Items from a dataset:
-- -- --
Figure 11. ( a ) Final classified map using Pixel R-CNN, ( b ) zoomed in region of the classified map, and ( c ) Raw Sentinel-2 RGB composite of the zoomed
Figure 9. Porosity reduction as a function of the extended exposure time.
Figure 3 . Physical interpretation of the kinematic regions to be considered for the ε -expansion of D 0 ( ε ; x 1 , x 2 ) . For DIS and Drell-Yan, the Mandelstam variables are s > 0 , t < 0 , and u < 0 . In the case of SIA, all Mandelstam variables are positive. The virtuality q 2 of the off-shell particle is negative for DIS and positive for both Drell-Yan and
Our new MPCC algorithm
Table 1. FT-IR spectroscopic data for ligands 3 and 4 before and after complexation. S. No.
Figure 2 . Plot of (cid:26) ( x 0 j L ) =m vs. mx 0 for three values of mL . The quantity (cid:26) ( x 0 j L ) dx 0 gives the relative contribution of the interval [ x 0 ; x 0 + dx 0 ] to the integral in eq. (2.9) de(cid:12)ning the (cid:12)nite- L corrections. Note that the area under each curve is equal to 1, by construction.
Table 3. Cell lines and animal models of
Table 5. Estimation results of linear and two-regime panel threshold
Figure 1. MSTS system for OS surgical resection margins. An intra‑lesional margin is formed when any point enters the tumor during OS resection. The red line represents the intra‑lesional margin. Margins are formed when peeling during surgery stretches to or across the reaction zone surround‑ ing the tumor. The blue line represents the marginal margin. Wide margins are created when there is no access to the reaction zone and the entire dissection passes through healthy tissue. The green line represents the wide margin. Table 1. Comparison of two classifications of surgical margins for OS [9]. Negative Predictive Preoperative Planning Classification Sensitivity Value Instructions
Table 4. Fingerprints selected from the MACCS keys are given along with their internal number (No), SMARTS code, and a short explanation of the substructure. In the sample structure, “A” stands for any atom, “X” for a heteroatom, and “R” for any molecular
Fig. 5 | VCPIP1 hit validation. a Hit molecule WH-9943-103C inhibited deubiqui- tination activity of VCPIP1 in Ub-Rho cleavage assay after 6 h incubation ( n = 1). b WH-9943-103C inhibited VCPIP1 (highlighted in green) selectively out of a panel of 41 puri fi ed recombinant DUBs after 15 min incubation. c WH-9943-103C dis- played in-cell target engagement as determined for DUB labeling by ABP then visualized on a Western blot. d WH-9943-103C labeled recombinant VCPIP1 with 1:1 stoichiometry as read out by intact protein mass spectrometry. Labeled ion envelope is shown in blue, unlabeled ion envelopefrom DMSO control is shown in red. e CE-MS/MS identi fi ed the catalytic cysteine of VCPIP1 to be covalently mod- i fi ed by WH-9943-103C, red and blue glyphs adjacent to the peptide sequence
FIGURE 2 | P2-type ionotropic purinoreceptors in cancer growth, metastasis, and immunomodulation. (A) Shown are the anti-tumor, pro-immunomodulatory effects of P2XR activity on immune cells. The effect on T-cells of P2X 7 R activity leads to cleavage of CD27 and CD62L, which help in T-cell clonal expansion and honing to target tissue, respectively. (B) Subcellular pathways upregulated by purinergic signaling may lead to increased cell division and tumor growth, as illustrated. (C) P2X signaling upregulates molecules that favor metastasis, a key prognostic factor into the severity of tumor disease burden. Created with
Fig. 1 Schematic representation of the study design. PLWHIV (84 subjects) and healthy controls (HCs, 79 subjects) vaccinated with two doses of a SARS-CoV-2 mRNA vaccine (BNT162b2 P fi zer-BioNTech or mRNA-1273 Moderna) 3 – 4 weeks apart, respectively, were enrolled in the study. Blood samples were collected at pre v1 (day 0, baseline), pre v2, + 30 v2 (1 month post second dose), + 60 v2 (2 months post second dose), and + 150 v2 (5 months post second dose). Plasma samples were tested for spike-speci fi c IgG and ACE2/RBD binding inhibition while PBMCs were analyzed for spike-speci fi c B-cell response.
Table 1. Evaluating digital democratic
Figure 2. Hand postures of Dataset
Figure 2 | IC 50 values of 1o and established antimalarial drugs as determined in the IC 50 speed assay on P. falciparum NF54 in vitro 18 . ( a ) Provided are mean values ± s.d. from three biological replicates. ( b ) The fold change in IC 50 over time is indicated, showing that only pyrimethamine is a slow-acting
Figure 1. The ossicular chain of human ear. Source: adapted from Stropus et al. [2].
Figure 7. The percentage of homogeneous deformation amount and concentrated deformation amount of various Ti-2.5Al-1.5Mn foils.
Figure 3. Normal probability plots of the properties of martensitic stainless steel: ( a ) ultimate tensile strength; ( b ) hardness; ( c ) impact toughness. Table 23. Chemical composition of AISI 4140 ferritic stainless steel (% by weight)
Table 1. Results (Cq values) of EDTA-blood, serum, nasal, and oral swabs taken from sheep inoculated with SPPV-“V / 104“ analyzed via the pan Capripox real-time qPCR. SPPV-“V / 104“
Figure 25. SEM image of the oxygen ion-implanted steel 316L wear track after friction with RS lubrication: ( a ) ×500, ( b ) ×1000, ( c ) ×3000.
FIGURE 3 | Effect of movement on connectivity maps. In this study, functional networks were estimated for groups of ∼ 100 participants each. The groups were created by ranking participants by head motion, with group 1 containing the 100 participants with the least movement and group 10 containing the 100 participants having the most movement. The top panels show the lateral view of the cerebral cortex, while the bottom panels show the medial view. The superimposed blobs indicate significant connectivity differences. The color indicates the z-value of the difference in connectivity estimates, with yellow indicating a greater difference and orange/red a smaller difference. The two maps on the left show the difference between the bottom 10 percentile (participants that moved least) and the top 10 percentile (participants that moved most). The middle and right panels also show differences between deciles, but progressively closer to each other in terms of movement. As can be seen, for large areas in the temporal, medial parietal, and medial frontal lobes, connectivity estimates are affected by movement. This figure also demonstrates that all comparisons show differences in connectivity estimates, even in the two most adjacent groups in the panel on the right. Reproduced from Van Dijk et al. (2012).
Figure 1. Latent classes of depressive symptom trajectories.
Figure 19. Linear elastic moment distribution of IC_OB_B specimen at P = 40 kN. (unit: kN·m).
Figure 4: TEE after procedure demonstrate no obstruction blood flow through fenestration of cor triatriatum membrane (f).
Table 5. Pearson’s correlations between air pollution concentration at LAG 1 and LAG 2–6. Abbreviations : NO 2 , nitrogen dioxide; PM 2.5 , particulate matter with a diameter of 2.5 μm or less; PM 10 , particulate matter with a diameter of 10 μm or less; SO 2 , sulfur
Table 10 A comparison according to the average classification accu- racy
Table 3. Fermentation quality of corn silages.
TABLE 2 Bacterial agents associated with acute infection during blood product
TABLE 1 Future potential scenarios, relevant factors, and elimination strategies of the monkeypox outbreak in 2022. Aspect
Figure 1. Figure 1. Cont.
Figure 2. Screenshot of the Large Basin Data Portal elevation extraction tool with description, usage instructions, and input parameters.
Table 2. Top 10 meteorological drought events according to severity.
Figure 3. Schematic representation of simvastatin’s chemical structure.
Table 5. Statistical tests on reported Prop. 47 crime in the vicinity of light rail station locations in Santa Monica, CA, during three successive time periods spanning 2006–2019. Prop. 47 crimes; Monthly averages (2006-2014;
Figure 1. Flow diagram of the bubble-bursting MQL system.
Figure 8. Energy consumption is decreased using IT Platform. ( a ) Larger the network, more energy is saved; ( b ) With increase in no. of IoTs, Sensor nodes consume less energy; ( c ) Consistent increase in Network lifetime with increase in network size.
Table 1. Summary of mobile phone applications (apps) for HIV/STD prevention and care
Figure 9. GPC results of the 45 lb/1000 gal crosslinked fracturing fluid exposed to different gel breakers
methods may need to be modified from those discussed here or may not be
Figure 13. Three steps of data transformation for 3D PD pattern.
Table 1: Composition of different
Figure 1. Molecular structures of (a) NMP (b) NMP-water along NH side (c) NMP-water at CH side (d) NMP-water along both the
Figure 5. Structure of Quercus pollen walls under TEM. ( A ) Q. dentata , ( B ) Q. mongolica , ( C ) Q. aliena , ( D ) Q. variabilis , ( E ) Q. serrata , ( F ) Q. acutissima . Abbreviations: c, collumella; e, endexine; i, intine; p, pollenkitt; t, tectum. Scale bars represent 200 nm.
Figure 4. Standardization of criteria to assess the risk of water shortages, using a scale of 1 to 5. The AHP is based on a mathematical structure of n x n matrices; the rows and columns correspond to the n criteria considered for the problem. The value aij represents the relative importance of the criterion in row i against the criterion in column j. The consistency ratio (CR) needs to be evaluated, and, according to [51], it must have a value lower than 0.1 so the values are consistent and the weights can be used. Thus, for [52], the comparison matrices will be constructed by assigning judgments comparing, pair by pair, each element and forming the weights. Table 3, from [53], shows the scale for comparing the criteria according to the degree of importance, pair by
-- -- --
• [Assigned task] Beginning with the line that has "Figure 13. Three" and ending with the line that has "Figure 5. Structure", set down the lines above exactly and include no others.

• [Task output]
Figure 13. Three steps of data transformation for 3D PD pattern.
Table 1: Composition of different
Figure 1. Molecular structures of (a) NMP (b) NMP-water along NH side (c) NMP-water at CH side (d) NMP-water along both the
Figure 5. Structure of Quercus pollen walls under TEM. ( A ) Q. dentata , ( B ) Q. mongolica , ( C ) Q. aliena , ( D ) Q. variabilis , ( E ) Q. serrata , ( F ) Q. acutissima . Abbreviations: c, collumella; e, endexine; i, intine; p, pollenkitt; t, tectum. Scale bars represent 200 nm.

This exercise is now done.